OWS, line-folding and quoted-string

From: Yutaka OIWA <y.oiwa@aist.go.jp>
Date: Tue, 06 Sep 2011 11:45:53 +0900
To: HTTP Working Group <ietf-http-wg@w3.org>
Dear all,

I have a question with the current definition of quoted-string in p1-16.

In section 1.2.2, OWS is defined as *( [ obs-fold ] WSP ), allowing
null-string match.  The text in the same section specifies that
non-null OWS can be transformed to single SP within field-content.

At the same time, in section 3.2.3, quoted string is defined as
DQUOTE *( qdtext / quoted-pair ) DQUOTE, where qdtext contains single OWS.
(Note that quoted-string is to be used inside field-content.)
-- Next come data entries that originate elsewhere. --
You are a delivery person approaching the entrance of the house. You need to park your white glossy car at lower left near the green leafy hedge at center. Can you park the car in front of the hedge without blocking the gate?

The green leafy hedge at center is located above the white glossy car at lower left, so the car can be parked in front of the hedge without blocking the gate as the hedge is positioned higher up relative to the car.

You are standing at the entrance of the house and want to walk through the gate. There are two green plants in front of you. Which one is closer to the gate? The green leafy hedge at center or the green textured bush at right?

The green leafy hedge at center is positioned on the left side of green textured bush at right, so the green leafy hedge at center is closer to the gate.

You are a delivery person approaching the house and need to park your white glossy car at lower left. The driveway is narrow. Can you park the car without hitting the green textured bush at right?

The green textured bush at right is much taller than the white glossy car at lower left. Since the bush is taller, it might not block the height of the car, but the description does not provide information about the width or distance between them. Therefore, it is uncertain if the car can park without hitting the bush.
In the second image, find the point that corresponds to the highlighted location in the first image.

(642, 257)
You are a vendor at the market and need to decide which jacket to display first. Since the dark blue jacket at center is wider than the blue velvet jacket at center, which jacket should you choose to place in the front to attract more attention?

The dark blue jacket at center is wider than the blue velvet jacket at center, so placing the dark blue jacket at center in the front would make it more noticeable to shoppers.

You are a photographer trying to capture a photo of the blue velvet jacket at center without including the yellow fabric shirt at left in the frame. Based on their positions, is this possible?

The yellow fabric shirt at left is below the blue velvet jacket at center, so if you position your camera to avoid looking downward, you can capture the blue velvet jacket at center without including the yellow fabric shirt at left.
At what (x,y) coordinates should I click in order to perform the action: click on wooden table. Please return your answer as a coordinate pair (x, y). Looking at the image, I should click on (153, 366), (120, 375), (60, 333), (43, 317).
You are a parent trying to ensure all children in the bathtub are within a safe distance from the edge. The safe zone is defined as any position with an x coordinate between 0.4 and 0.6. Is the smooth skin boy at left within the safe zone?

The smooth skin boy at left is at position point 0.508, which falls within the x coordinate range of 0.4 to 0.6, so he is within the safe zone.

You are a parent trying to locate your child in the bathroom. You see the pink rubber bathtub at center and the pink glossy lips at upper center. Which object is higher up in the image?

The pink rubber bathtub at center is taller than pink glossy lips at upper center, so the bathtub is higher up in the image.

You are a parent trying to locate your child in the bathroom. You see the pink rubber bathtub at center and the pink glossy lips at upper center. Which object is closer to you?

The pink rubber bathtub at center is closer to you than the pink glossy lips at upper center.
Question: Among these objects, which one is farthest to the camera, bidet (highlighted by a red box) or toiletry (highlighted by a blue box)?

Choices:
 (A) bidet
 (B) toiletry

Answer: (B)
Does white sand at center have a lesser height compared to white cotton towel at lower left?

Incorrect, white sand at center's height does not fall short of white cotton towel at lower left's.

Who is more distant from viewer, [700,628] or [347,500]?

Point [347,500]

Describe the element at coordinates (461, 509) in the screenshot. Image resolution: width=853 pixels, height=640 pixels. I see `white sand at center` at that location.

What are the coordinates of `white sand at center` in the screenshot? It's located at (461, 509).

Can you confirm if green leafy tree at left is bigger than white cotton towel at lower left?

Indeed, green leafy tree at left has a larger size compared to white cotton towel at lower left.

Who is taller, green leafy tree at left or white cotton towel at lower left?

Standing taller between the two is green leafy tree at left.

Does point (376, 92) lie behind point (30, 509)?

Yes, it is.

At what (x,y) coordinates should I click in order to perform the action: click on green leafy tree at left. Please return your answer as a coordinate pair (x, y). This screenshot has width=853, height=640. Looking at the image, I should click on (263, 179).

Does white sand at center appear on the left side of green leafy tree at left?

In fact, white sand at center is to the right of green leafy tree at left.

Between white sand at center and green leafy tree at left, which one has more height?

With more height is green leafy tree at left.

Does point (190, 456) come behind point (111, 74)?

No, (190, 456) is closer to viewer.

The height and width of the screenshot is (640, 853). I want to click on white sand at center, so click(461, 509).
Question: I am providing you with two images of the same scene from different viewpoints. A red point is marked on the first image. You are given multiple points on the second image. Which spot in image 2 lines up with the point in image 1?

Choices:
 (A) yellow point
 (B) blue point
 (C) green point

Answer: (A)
This brings two unwanted consequences:

1) Using null-allowing OWS inside infinitely-repeating qdtext
   makes any quoted-strings to be parsed as infinitely many
   possibilities unneededly.

2) As a single OWS can eat two+ spaces at once,
   and as a side-effect of the OWS canonicalization in Sec. 1.2.2,
   continuous spaces in the quoted-string may be reduced to
   any (non-zero) number of spaces not more than the original.
   For example, five spaces may be parsed as
   ("  ": OWS) (" ": OWS) ("  ": OWS), which may be reduced to
   three spaces after "Sec 1.2.2 SHOULD rule" applied.
   This will bring unwanted ambiguity and bad interoperability
   especially with hash-or-crypto-based authentications.
   It also contradicts with what people thinks with "quoting".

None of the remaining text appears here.